_What the task requires_: Edit the text read from these rows so that "Publicación" becomes "Fecha" wherever it occurs, with nothing else altered. Give only the text and leave the pictures out.

_Data records_:
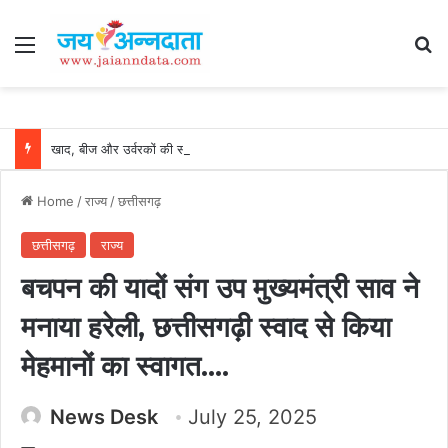
Menu
Se
खाद, बीज और उर्वरकों की समय पर उपलब्धता से किसानों में उत्साह, नैनो डीएपी और नैनो यूरिया बने किसानों के भरोसेमंद कृषि साथी…..
Home
/
राज्य
/
छत्तीसगढ़
छत्तीसगढ़
राज्य
बचपन की यादों संग उप मुख्यमंत्री साव ने
मनाया हरेली, छत्तीसगढ़ी स्वाद से किया
मेहमानों का स्वागत….
News Desk
July 25, 2025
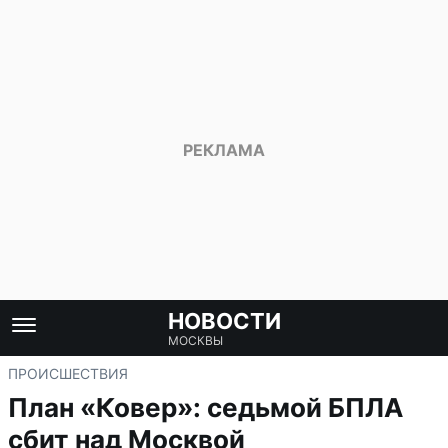
НОВОСТИ
МОСКВЫ
ПРОИСШЕСТВИЯ
План «Ковер»: седьмой БПЛА
сбит над Москвой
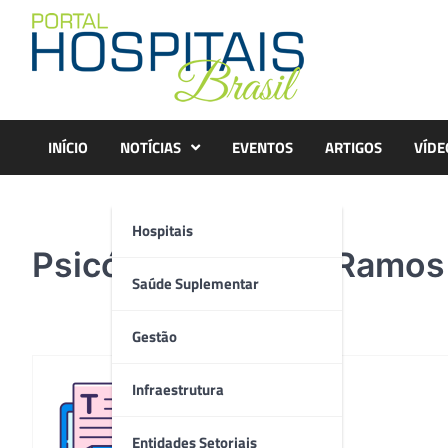
Skip
to
content
INÍCIO
NOTÍCIAS
EVENTOS
ARTIGOS
VÍDE
Hospitais
Psicóloga Andreia Ramos 
Saúde Suplementar
Gestão
Infraestrutura
Redação
Entidades Setoriais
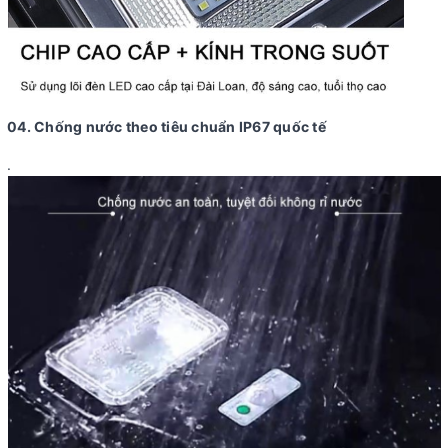
04. Chống nước theo tiêu chuẩn IP67 quốc tế
.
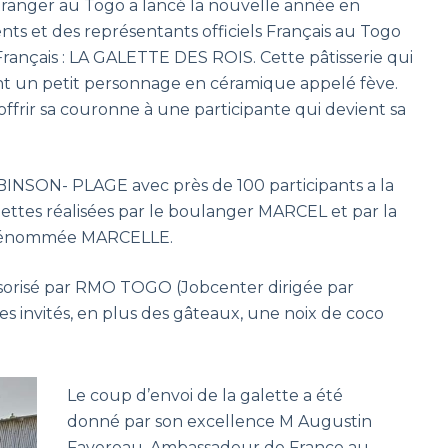
Etranger au Togo a lancé la nouvelle année en
nts et des représentants officiels Français au Togo
Français : LA GALETTE DES ROIS. Cette pâtisserie qui
nt un petit personnage en céramique appelé fève.
 offrir sa couronne à une participante qui devient sa
BINSON- PLAGE avec près de 100 participants a la
ettes réalisées par le boulanger MARCEL et par la
i prénommée MARCELLE.
nsorisé par RMO TOGO (Jobcenter dirigée par
es invités, en plus des gâteaux, une noix de coco
Le coup d’envoi de la galette a été
donné par son excellence M Augustin
Favereau, Ambassadeur de France au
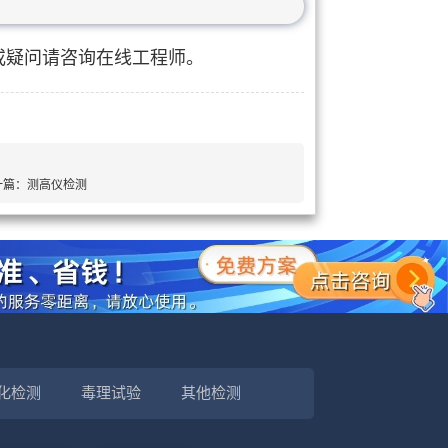
或疑问请咨询在线工程师。
一篇：
测高仪检测
化检测
毒理试验
其他检测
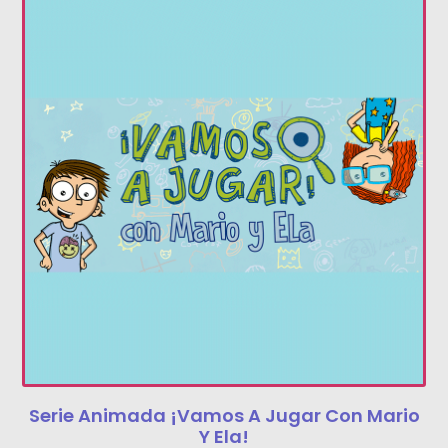
Serie Animada ¡Vamos A Jugar Con Mario
Y Ela!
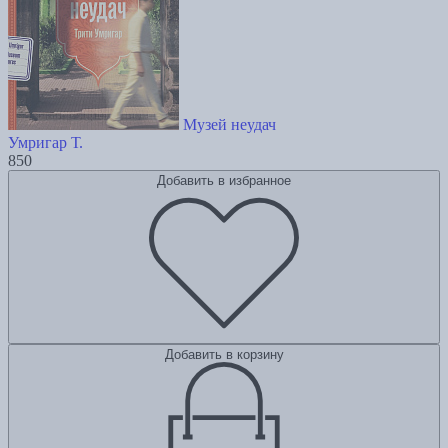
Музей неудач
Умригар Т.
850
Добавить в избранное
Добавить в корзину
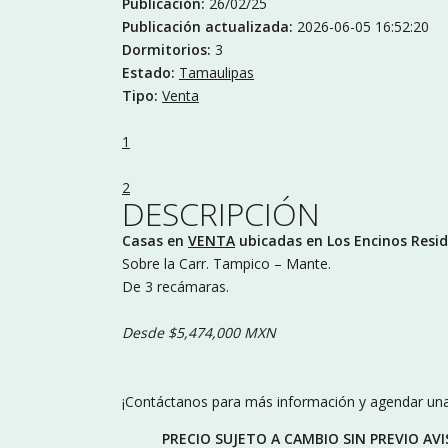
Publicación:
26/02/25
Publicación actualizada:
2026-06-05 16:52:20
Dormitorios:
3
Estado:
Tamaulipas
Tipo:
Venta
1
2
DESCRIPCIÓN
Casas en
VENTA
ubicadas en Los Encinos Resid
Sobre la Carr. Tampico – Mante.
De 3 recámaras.
Desde $5,474,000 MXN
¡Contáctanos para más información y agendar una 
PRECIO SUJETO A CAMBIO SIN PREVIO AV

_Expected answer_:
Menu
Se
खाद, बीज और उर्वरकों की समय पर उपलब्धता से किसानों में उत्साह, नैनो डीएपी और नैनो यूरिया बने किसानों के भरोसेमंद कृषि साथी…..
Home
/
राज्य
/
छत्तीसगढ़
छत्तीसगढ़
राज्य
बचपन की यादों संग उप मुख्यमंत्री साव ने
मनाया हरेली, छत्तीसगढ़ी स्वाद से किया
मेहमानों का स्वागत….
News Desk
July 25, 2025
НОВОСТИ
МОСКВЫ
ПРОИСШЕСТВИЯ
План «Ковер»: седьмой БПЛА
сбит над Москвой
Skip
to
content
INÍCIO
NOTÍCIAS
EVENTOS
ARTIGOS
VÍDE
Hospitais
Psicóloga Andreia Ramos 
Saúde Suplementar
Gestão
Infraestrutura
Redação
Entidades Setoriais
04. Chống nước theo tiêu chuẩn IP67 quốc tế
.
Etranger au Togo a lancé la nouvelle année en
nts et des représentants officiels Français au Togo
Français : LA GALETTE DES ROIS. Cette pâtisserie qui
nt un petit personnage en céramique appelé fève.
 offrir sa couronne à une participante qui devient sa
BINSON- PLAGE avec près de 100 participants a la
ettes réalisées par le boulanger MARCEL et par la
i prénommée MARCELLE.
nsorisé par RMO TOGO (Jobcenter dirigée par
es invités, en plus des gâteaux, une noix de coco
Le coup d’envoi de la galette a été
donné par son excellence M Augustin
Favereau, Ambassadeur de France au
或疑问请咨询在线工程师。
一篇：
测高仪检测
化检测
毒理试验
其他检测
Serie Animada ¡Vamos A Jugar Con Mario
Y Ela!
Музей неудач
Умригар Т.
850
Добавить в избранное
Добавить в корзину
Fecha:
26/02/25
Fecha actualizada:
2026-06-05 16:52:20
Dormitorios:
3
Estado:
Tamaulipas
Tipo:
Venta
1
2
DESCRIPCIÓN
Casas en
VENTA
ubicadas en Los Encinos Resid
Sobre la Carr. Tampico – Mante.
De 3 recámaras.
Desde $5,474,000 MXN
¡Contáctanos para más información y agendar una 
PRECIO SUJETO A CAMBIO SIN PREVIO AV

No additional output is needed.